While demand from China is slowing, the country still accounts for 49.6 per cent of Vale’s total iron ore sales and Asia as a whole represents 65.4 per cent, according to the company’s third-quarter results.

As such, finding ways to reduce the logistics costs of these vast delivery routes has always been one of Vale’s top priorities. As the global commodity supercycle ends, pushing down iron ore prices worldwide, these cuts have become even more important.

So far this year, iron ore prices have fallen by more than 40 per cent to a five-year low as new supply from Australia and Brazil has hit the market just as demand from Chinese steelmakers has slowed.

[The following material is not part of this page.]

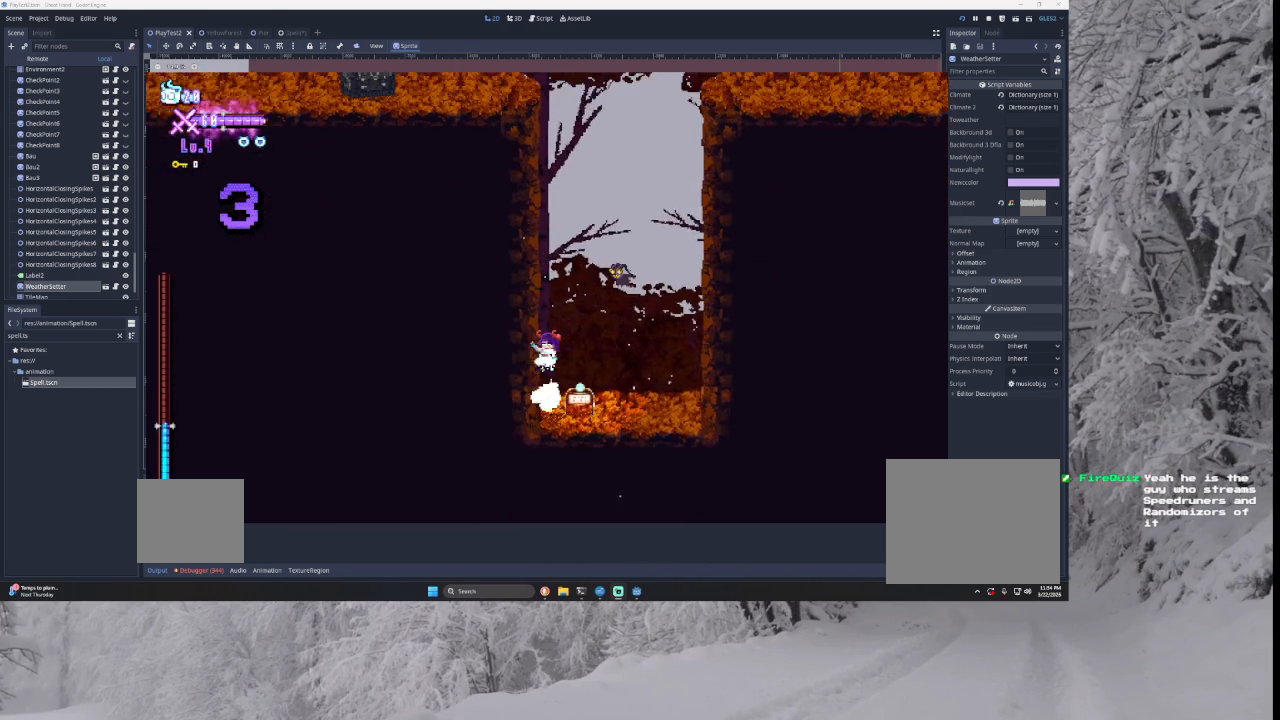
{"buttons": ["TRIANGLE"], "left_stick": "center", "right_stick": "center", "events": [[167, "left_stick", "left"], [267, "TRIANGLE", "up"], [333, "left_stick", "center"], [400, "TRIANGLE", "down"]]}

Pedro Galdi, an analyst at SLW Corretora in São Paulo, says: “The three large miners – Vale, Rio Tinto and BHP Billiton – sharply increased capacity, putting more iron ore in the market, and causing prices to fall. Many miners can’t cope with prices at this level – miners in China are halting operations and in Australia and Brazil too.”

Given the vast scale of its operations, Vale is still able to make a profit with iron ore prices at the current $70 a tonne. However, the company is under even greater pressure to reduce costs to protect its margins, he says.

Under Vale’s brash former boss, Roger Agnelli, the company came up with its most ambitious solution to the problem yet. At the height of the commodity boom in 2011, the company decided that the best way to tackle its high logistics costs was to build its own fleet of very large ore carriers (VLOCs) known as Valemax vessels.